Instructions:
**A.** Reproduce verbatim the portion of the passage on the administration building's facade starting at "The administration building" and ending at "by iron grilles.".
**B.** According to the passage on the administration building's facade, what tops the massive limestone round arch at the center of the Lexington Avenue elevation?

Extract provided:
● ● ● ● ●
The administration building is three stories high and is topped by a double-height mansard roof. The main elevation of the building's facade is on Lexington Avenue and is symmetrical, being arranged vertically into five bays. On the north and south ends of the Lexington Avenue elevation, pavilions protrude slightly onto the street. At the base of the building, a limestone water table wraps across all three elevations of the facade. A limestone band course also wraps horizontally across the facade, underneath the first-story window sills. The center of the Lexington Avenue elevation contains a massive limestone round arch, surrounded by brick headers and topped by an eagle-shaped keystone. A sally port is recessed deeply within this archway and is shielded by an iron portcullis. On the rest of the ground story, there are long, narrow rectangular windows shielded by iron grilles.
● ● ● ● ●
Extracted material:
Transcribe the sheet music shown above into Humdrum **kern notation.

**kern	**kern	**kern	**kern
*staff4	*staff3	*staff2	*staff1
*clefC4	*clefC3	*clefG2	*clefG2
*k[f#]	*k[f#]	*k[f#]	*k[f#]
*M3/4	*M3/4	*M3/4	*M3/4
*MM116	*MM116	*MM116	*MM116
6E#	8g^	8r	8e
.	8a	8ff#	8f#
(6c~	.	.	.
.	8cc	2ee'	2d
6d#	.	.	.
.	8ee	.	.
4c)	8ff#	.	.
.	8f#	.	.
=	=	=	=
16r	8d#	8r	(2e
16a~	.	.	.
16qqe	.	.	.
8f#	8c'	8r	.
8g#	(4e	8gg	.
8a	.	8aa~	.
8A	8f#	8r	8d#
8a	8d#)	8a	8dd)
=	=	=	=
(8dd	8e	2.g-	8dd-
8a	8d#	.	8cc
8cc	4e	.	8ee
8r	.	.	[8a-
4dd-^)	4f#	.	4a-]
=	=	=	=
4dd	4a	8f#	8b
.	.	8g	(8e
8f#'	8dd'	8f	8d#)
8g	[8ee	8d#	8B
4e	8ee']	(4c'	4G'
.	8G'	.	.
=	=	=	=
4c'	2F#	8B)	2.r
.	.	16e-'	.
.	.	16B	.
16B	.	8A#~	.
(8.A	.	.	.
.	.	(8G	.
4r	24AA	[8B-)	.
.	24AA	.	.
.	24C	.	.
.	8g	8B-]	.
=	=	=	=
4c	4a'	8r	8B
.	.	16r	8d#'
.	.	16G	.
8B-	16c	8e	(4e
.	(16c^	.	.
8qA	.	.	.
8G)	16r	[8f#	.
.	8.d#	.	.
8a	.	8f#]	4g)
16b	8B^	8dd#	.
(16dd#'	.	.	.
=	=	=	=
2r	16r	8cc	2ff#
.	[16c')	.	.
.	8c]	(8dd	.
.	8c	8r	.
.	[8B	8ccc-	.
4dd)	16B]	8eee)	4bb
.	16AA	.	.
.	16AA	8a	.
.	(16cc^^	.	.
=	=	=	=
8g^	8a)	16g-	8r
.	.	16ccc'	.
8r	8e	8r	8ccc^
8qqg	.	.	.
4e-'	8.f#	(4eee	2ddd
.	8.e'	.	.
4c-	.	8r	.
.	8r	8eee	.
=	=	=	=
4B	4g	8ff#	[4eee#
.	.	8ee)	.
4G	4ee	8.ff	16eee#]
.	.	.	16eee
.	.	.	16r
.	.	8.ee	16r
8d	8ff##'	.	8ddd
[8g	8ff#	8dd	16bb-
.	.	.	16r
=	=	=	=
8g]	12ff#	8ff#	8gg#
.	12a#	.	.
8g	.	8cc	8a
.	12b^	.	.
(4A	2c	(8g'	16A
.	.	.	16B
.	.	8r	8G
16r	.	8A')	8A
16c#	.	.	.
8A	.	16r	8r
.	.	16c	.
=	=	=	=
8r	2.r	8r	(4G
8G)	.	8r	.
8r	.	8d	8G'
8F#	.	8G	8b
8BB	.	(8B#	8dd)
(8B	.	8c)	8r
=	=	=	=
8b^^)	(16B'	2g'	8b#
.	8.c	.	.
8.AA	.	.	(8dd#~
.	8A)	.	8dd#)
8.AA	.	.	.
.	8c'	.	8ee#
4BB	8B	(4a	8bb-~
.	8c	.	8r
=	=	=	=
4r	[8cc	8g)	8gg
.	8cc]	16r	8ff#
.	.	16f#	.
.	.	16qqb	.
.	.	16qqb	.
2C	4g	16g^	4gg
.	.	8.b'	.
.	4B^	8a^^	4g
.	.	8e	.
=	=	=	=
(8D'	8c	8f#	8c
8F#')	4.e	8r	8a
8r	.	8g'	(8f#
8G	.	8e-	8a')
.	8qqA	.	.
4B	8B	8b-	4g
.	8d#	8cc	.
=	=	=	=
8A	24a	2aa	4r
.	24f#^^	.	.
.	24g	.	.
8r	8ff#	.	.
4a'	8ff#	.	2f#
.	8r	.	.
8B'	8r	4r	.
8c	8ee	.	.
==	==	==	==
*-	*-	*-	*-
● ● ● ● ●
Task-by-task outputs:
**A.**
The administration building is three stories high and is topped by a double-height mansard roof. The main elevation of the building's facade is on Lexington Avenue and is symmetrical, being arranged vertically into five bays. On the north and south ends of the Lexington Avenue elevation, pavilions protrude slightly onto the street. At the base of the building, a limestone water table wraps across all three elevations of the facade. A limestone band course also wraps horizontally across the facade, underneath the first-story window sills. The center of the Lexington Avenue elevation contains a massive limestone round arch, surrounded by brick headers and topped by an eagle-shaped keystone. A sally port is recessed deeply within this archway and is shielded by an iron portcullis. On the rest of the ground story, there are long, narrow rectangular windows shielded by iron grilles.

**B.** An eagle-shaped keystone.